_STATED PROBLEM 1_:
Extract the lines of the entries from their start through the line that contains "state / province: Colorado", inclusive, and repeat them exactly.

# Frogbit flowering ?



## Fishfur (Mar 4, 2012)

Has anyone seen this plant flower ? I think one of mine has.. small, very slender white petals. Not much to look at, but still, it's a flower. They've been out on the balcony in the sun most of the summer and are growing like the proverbial weed. I wonder if will set any seeds ? Only one of them, and not many pollinators make it up to the tenth floor anyway.
Yeah, I got a pic.. which I will post if ever my computer allows me to.


----------



## Scotmando (Jul 10, 2011)

Fishfur said:


> Has anyone seen this plant flower ? I think one of mine has.. small, very slender white petals. Not much to look at, but still, it's a flower. They've been out on the balcony in the sun most of the summer and are growing like the proverbial weed. I wonder if will set any seeds ? Only one of them, and not many pollinators make it up to the tenth floor anyway.
> Yeah, I got a pic.. which I will post if ever my computer allows me to.


Cool! I wanna see the pics!

How many green thumbs do you have?

_STATED PROBLEM 2_:
Extend the forum thread about a flowering frogbit plant, picking up after its last post.

Collection entries:

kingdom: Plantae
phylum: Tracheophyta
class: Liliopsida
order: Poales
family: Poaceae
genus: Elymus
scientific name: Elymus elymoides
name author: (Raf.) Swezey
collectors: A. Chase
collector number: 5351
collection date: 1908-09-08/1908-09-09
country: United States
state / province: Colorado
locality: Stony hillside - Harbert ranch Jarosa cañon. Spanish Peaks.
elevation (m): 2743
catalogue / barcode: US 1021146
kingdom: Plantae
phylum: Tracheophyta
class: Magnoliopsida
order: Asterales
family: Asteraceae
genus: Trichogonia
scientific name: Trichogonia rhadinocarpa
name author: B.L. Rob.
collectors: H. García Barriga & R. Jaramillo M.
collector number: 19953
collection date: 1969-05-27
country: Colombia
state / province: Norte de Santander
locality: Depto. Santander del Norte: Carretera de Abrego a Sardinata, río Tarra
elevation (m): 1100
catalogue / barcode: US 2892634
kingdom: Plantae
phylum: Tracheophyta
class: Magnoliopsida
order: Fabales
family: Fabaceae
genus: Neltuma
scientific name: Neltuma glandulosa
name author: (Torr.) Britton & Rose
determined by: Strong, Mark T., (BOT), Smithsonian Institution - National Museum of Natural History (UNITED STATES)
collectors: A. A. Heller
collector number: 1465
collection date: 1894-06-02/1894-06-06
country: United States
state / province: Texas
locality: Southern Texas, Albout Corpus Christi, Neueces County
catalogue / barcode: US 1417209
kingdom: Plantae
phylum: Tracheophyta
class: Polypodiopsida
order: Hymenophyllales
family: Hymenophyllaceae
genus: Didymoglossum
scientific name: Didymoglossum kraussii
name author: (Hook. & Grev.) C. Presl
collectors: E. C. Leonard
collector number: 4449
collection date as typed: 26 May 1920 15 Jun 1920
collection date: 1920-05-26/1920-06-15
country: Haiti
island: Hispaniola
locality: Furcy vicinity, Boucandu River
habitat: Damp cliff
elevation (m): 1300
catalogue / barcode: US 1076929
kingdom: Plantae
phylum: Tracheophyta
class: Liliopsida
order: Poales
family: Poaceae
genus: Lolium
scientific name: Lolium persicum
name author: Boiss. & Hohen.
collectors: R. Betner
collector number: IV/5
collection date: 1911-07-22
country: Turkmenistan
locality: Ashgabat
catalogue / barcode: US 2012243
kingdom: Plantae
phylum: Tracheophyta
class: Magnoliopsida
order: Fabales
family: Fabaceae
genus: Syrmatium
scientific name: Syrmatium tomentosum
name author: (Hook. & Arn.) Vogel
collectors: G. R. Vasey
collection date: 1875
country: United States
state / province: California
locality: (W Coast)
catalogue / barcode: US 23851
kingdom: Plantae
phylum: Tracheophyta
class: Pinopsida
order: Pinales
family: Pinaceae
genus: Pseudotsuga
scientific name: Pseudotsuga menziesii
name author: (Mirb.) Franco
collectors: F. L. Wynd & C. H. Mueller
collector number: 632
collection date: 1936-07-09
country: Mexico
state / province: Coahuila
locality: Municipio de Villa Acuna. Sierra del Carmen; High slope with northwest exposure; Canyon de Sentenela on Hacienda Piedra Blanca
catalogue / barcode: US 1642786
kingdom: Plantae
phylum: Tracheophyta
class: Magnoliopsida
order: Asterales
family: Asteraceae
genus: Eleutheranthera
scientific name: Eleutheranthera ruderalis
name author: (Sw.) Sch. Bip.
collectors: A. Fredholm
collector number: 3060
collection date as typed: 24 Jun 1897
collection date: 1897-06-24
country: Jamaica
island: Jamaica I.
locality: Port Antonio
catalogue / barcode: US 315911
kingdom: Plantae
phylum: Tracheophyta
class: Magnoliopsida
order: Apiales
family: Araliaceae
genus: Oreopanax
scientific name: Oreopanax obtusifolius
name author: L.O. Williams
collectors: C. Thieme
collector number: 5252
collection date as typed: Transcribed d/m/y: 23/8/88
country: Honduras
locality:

_EXERCISE OUTPUT 1_:
kingdom: Plantae
phylum: Tracheophyta
class: Liliopsida
order: Poales
family: Poaceae
genus: Elymus
scientific name: Elymus elymoides
name author: (Raf.) Swezey
collectors: A. Chase
collector number: 5351
collection date: 1908-09-08/1908-09-09
country: United States
state / province: Colorado

_EXERCISE OUTPUT 2_:
----------



## Fishfur (Mar 4, 2012)

I was going to just say four, but the forum said that was too short a message to post !


----------



## Dman (May 1, 2012)

Could be a bee had pollinated it? Very neat to hear I have them drowning my duck weed out


----------



## Fishfur (Mar 4, 2012)

Well, I'm glad I got to see it.. it's not showy at all, smaller than a full grown leaf, for sure. If it's in your pond they might flower and you might not notice it. They sure don't get any special treatment. Dish tub in the sun.. that's it. I'll have to wait and see if there are any signs of pollination or a seed pod growing.. I'll leave it be in any case. Btw, Dman, did you get my last PM ?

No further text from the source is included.